Prevention of infective endocarditis in dental procedures

Antibiotic prophylaxis for invasive dental procedures is suggested only for high-risk patients with conditions such as prosthetic heart valve

June 2021
Prevention of infective endocarditis in dental procedures

Background:

In 2007, the American Heart Association published updated evidence-based guidelines on the recommended use of antibiotic prophylaxis to prevent infective endocarditis (IE) due to viridans group streptococci (VGS) in cardiac patients undergoing invasive procedures.

The 2007 guidelines significantly narrowed the underlying conditions for which antibiotic prophylaxis was recommended, leaving only 4 categories believed to confer the greatest risk of adverse outcomes.

The purpose of this update is to examine the range evidence for the acceptance and impact of the 2007 recommendations in VGS IE and, if necessary, make revisions based on this evidence.

Methods and results:

A writing group was formed consisting of experts in the prevention and treatment of infective endocarditis, including members of the American Dental Association, the Infectious Diseases Society of America, and the American Academy of Pediatrics, as well as the American Heart Association.

The MEDLINE database was searched for English-language articles on compliance with the 2007 guideline recommendations and the frequency and morbidity or mortality of VGS IE following publication of the 2007 guidelines.

Overall, there was good overall knowledge of the 2007 guidelines, but variable compliance with the recommendations. There was no convincing evidence that the frequency, morbidity or mortality of VGS IE has increased since 2007.

Summary of findings and suggestions 
Key results

  • Viridans group streptococcal (VGS )  infective endocarditis ( IE) is much more likely to develop as a result of transient VGS bacteremia attributable to routine daily activities, such as chewing food and brushing teeth, than as a result of a surgical procedure. dental.
     
  • Antibiotic prophylaxis ( AP) could prevent an extremely small number of cases of VGS IE for a dental procedure, even if prophylaxis is 100% effective.
     
  •  If PA for a dental procedure is effective in preventing a very small number of cases of VGS IE, it should be suggested only for those patients at highest risk of adverse outcomes of VGS IE.
     
  • There is no convincing evidence of increased frequency or morbidity or mortality from IE VGS in patients at low, moderate, or high risk of adverse outcomes since the publication of the 2007 document.
     
  •  PA for a dental procedure is not suggested solely on the basis of an increased lifetime risk of acquiring VGS IE

Suggestions

  •  PA for a dental procedure that involves manipulation of gingival tissues, the periapical region of teeth, or perforation of the oral mucosa is suggested only for patients with the highest risk of adverse outcome from VGS IE.
     
  •  Maintaining good oral health and regular access to dental care are considered more important for preventing VGS IE than PA for dental treatment.
  • procedure. We suggest that patients undergo biannual dental exams when such care is available.
     
  •  Shared decision making is important between patients and healthcare providers.
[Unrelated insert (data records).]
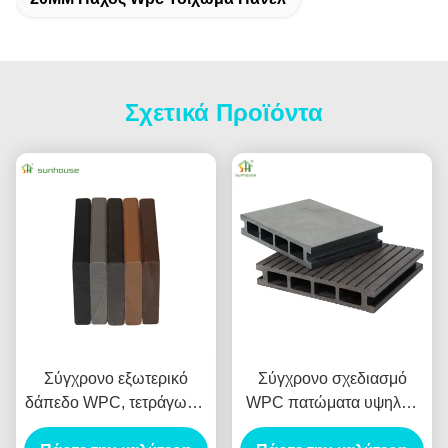
Σχετικά Προϊόντα
Σύγχρονο εξωτερικό
Σύγχρονο σχεδιασμό
δάπεδο WPC, τετράγωνο,
WPC πατώματα υψηλής
πυρίμαχο, αδιάβροχο,
απόδοσης 23mm X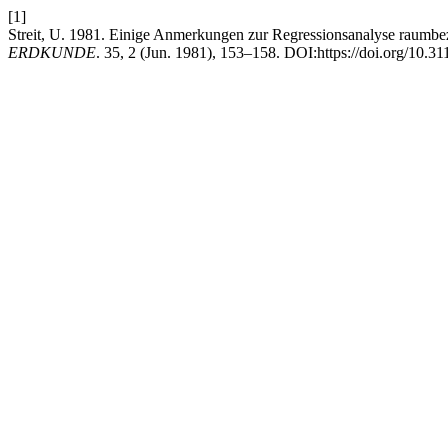
[1]
Streit, U. 1981. Einige Anmerkungen zur Regressionsanalyse raumbez
ERDKUNDE
. 35, 2 (Jun. 1981), 153–158. DOI:https://doi.org/10.3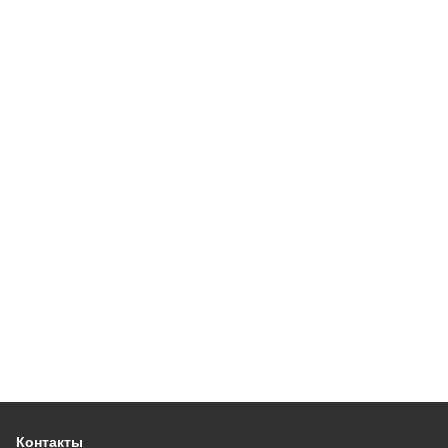
Контакты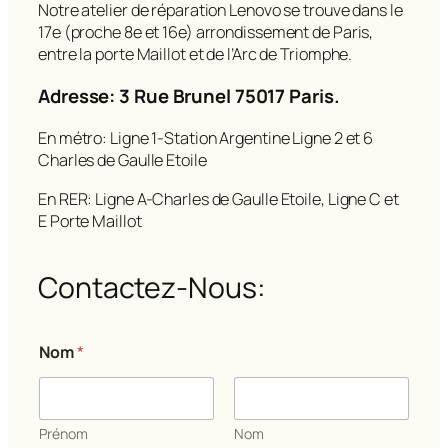
Notre atelier de réparation Lenovo se trouve dans le
17e (proche 8e et 16e) arrondissement de Paris,
entre la porte Maillot et de l’Arc de Triomphe.
Adresse: 3 Rue Brunel 75017 Paris.
En métro: Ligne 1-Station Argentine Ligne 2 et 6
Charles de Gaulle Etoile
En RER: Ligne A-Charles de Gaulle Etoile, Ligne C et
E Porte Maillot
Contactez-Nous:
Nom
*
Prénom
Nom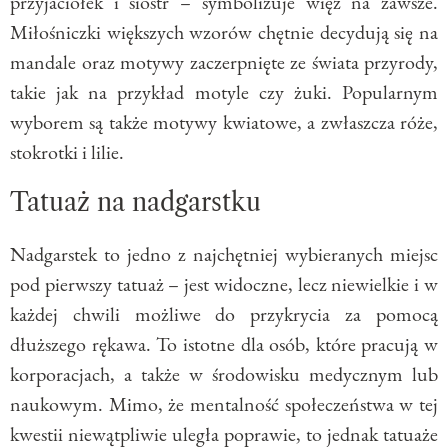
przyjaciółek i sióstr – symbolizuje więź na zawsze.
Miłośniczki większych wzorów chętnie decydują się na
mandale oraz motywy zaczerpnięte ze świata przyrody,
takie jak na przykład motyle czy żuki. Popularnym
wyborem są także motywy kwiatowe, a zwłaszcza róże,
stokrotki i lilie.
Tatuaż na nadgarstku
Nadgarstek to jedno z najchętniej wybieranych miejsc
pod pierwszy tatuaż – jest widoczne, lecz niewielkie i w
każdej chwili możliwe do przykrycia za pomocą
dłuższego rękawa. To istotne dla osób, które pracują w
korporacjach, a także w środowisku medycznym lub
naukowym. Mimo, że mentalność społeczeństwa w tej
kwestii niewątpliwie uległa poprawie, to jednak tatuaże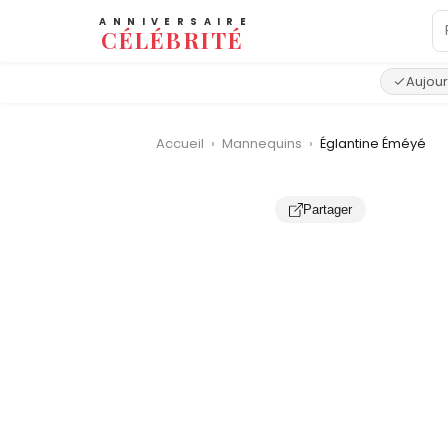
ANNIVERSAIRE
CÉLÉBRITÉ
Aujour
Accueil
›
Mannequins
›
Églantine Éméyé
Partager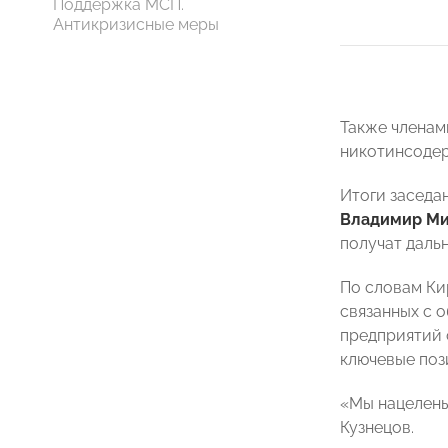
Поддержка МСП.
Антикризисные меры
Также членам
никотинсодер
Итоги заседа
Владимир М
получат даль
По словам Ки
связанных с 
предприятий 
ключевые поз
«Мы нацелены
Кузнецов.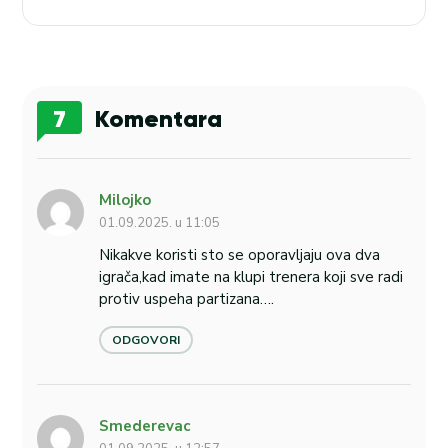
7
Komentara
Milojko
01.09.2025. u 11:05
Nikakve koristi sto se oporavljaju ova dva
igrača,kad imate na klupi trenera koji sve radi
protiv uspeha partizana….
ODGOVORI
Smederevac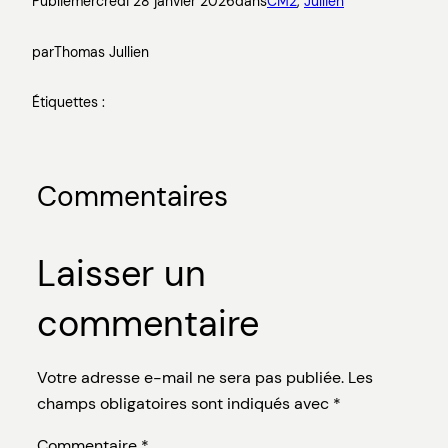
Publié
mercredi 28 janvier 2026
dans
CM2
, 
Jullien
par
Thomas Jullien
Étiquettes :
Commentaires
Laisser un
commentaire
Votre adresse e-mail ne sera pas publiée.
Les
champs obligatoires sont indiqués avec
*
Commentaire
*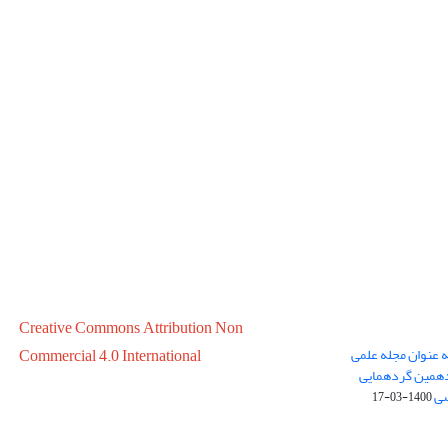
Creative Commons Attribution Non
ه عنوان مجله علمی
Commercial 4.0 International
در سال 1399 در پانزدهمین گردهمایی
سی
1400-03-17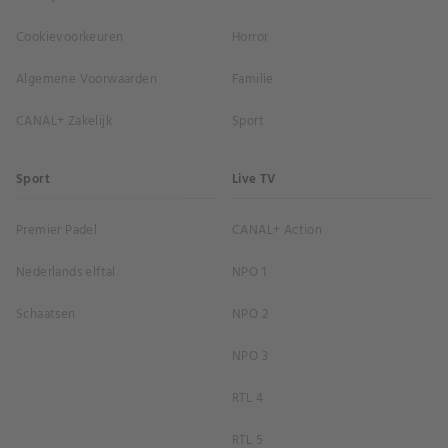
Cookievoorkeuren
Horror
Algemene Voorwaarden
Familie
CANAL+ Zakelijk
Sport
Sport
Live TV
Premier Padel
CANAL+ Action
Nederlands elftal
NPO 1
Schaatsen
NPO 2
NPO 3
RTL 4
RTL 5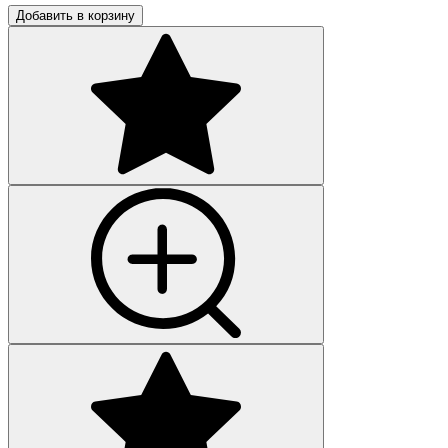
Добавить в корзину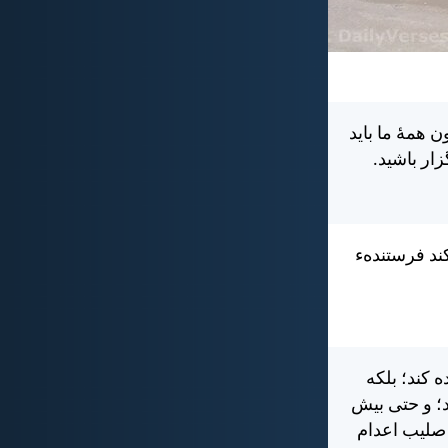
همهٔ ما بايد
ار باشيد.
ند فرستنده‌ء
 كند؛ بلكه
د؛ و حتی بيش
 صليب اعدام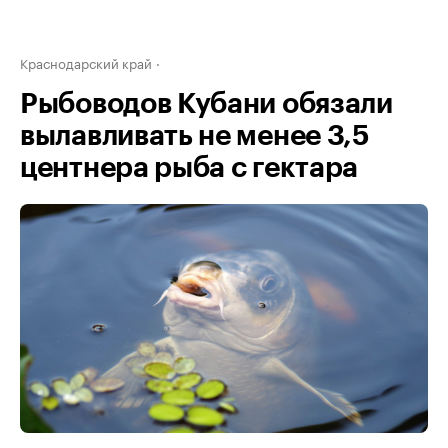
Краснодарский край
Рыбоводов Кубани обязали
вылавливать не менее 3,5
центнера рыба с гектара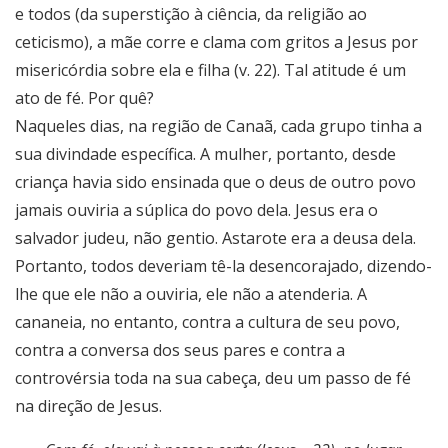
e todos (da superstição à ciência, da religião ao
ceticismo), a mãe corre e clama com gritos a Jesus por
misericórdia sobre ela e filha (v. 22). Tal atitude é um
ato de fé. Por quê?
Naqueles dias, na região de Canaã, cada grupo tinha a
sua divindade específica. A mulher, portanto, desde
criança havia sido ensinada que o deus de outro povo
jamais ouviria a súplica do povo dela. Jesus era o
salvador judeu, não gentio. Astarote era a deusa dela.
Portanto, todos deveriam tê-la desencorajado, dizendo-
lhe que ele não a ouviria, ele não a atenderia. A
cananeia, no entanto, contra a cultura de seu povo,
contra a conversa dos seus pares e contra a
controvérsia toda na sua cabeça, deu um passo de fé
na direção de Jesus.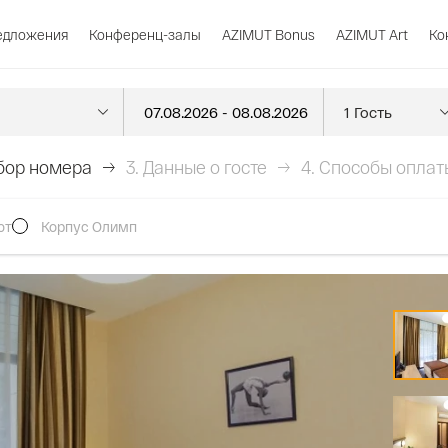
едложения
Конференц-залы
AZIMUT Bonus
AZIMUT Art
Ко
бор номера
3.
Данные о госте
4.
Способы оплат
ют
Корпус Олимп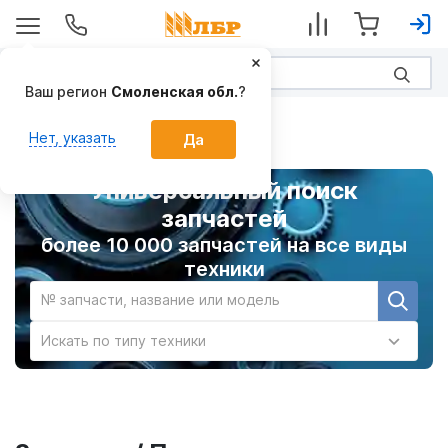
Ваш регион
Смоленская обл.
?
Главная
Нет, указать
Да
Универсальный поиск
запчастей
более 10 000 запчастей на все виды
техники
№ запчасти, название или модель
Искать по типу техники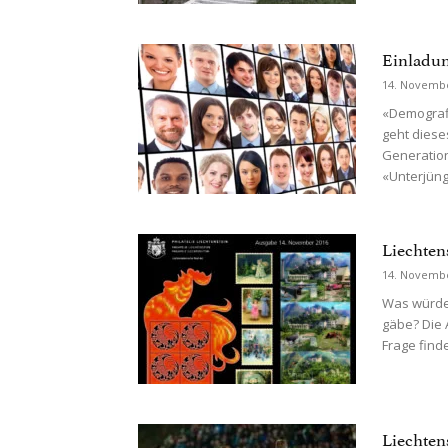
Einladun
14. Novemb
«Demograf
geht diese
Generation
«Unterjüngu
Liechten
14. Novemb
Was würde
gäbe? Die 
Frage finde
Liechten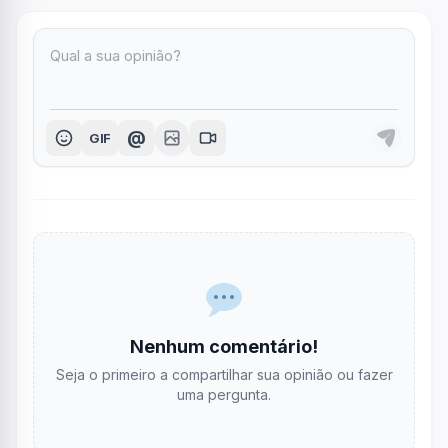
@
GIF
Nenhum comentário!
Seja o primeiro a compartilhar sua opinião ou fazer
uma pergunta.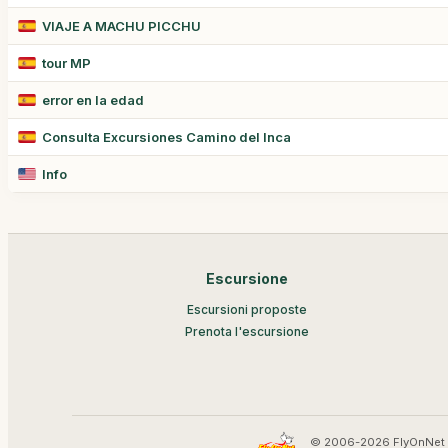
VIAJE A MACHU PICCHU
tour MP
error en la edad
Consulta Excursiones Camino del Inca
Info
Escursione
Escursioni proposte
Prenota l'escursione
© 2006-2026 FlyOnNet 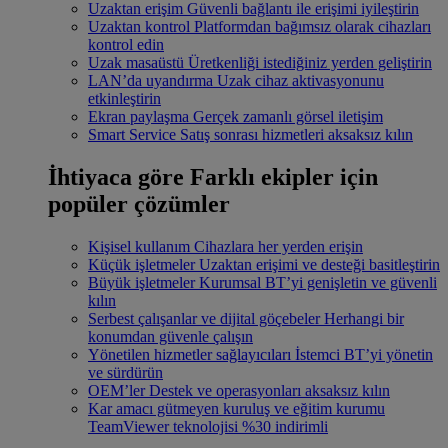
Uzaktan erişim
Güvenli bağlantı ile erişimi iyileştirin
Uzaktan kontrol
Platformdan bağımsız olarak cihazları
kontrol edin
Uzak masaüstü
Üretkenliği istediğiniz yerden geliştirin
LAN’da uyandırma
Uzak cihaz aktivasyonunu
etkinleştirin
Ekran paylaşma
Gerçek zamanlı görsel iletişim
Smart Service
Satış sonrası hizmetleri aksaksız kılın
İhtiyaca göre
Farklı ekipler için
popüler çözümler
Kişisel kullanım
Cihazlara her yerden erişin
Küçük işletmeler
Uzaktan erişimi ve desteği basitleştirin
Büyük işletmeler
Kurumsal BT’yi genişletin ve güvenli
kılın
Serbest çalışanlar ve dijital göçebeler
Herhangi bir
konumdan güvenle çalışın
Yönetilen hizmetler sağlayıcıları
İstemci BT’yi yönetin
ve sürdürün
OEM’ler
Destek ve operasyonları aksaksız kılın
Kar amacı gütmeyen kuruluş ve eğitim kurumu
TeamViewer teknolojisi %30 indirimli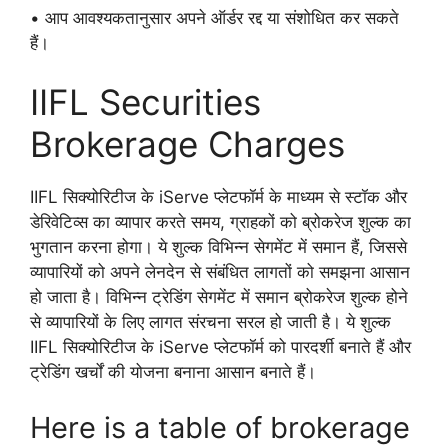
• आप आवश्यकतानुसार अपने ऑर्डर रद्द या संशोधित कर सकते
हैं।
IIFL Securities
Brokerage Charges
IIFL सिक्योरिटीज के iServe प्लेटफॉर्म के माध्यम से स्टॉक और
डेरिवेटिव्स का व्यापार करते समय, ग्राहकों को ब्रोकरेज शुल्क का
भुगतान करना होगा। ये शुल्क विभिन्न सेगमेंट में समान हैं, जिससे
व्यापारियों को अपने लेनदेन से संबंधित लागतों को समझना आसान
हो जाता है। विभिन्न ट्रेडिंग सेगमेंट में समान ब्रोकरेज शुल्क होने
से व्यापारियों के लिए लागत संरचना सरल हो जाती है। ये शुल्क
IIFL सिक्योरिटीज के iServe प्लेटफॉर्म को पारदर्शी बनाते हैं और
ट्रेडिंग खर्चों की योजना बनाना आसान बनाते हैं।
Here is a table of brokerage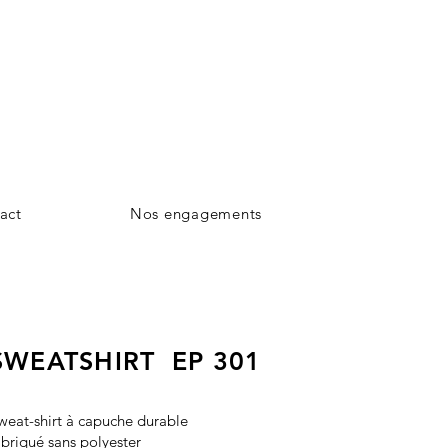
act
Nos engagements
SWEATSHIRT EP 301
weat-shirt à capuche durable
abriqué sans polyester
There may be cases where a healthcare provider and a patient disagree with the suggestions in the 2021 scientific statement.
     
  • In these cases, the healthcare provider should be familiar with and understand the 2021 suggestions to adequately inform patients of the risks and benefits of PA for a dental procedure so that an informed decision can be made.

Conclusions:

Based on a review of the available evidence, there are no recommended changes to the 2007 VGS IE prevention guidelines.

We continue to recommend VGS IE prophylaxis only for patient categories at highest risk for adverse outcomes, while emphasizing the critical role of good oral health and regular access to dental care for all.

Randomized controlled studies are needed to determine whether antibiotic prophylaxis is effective against VGS IE to refine recommendations.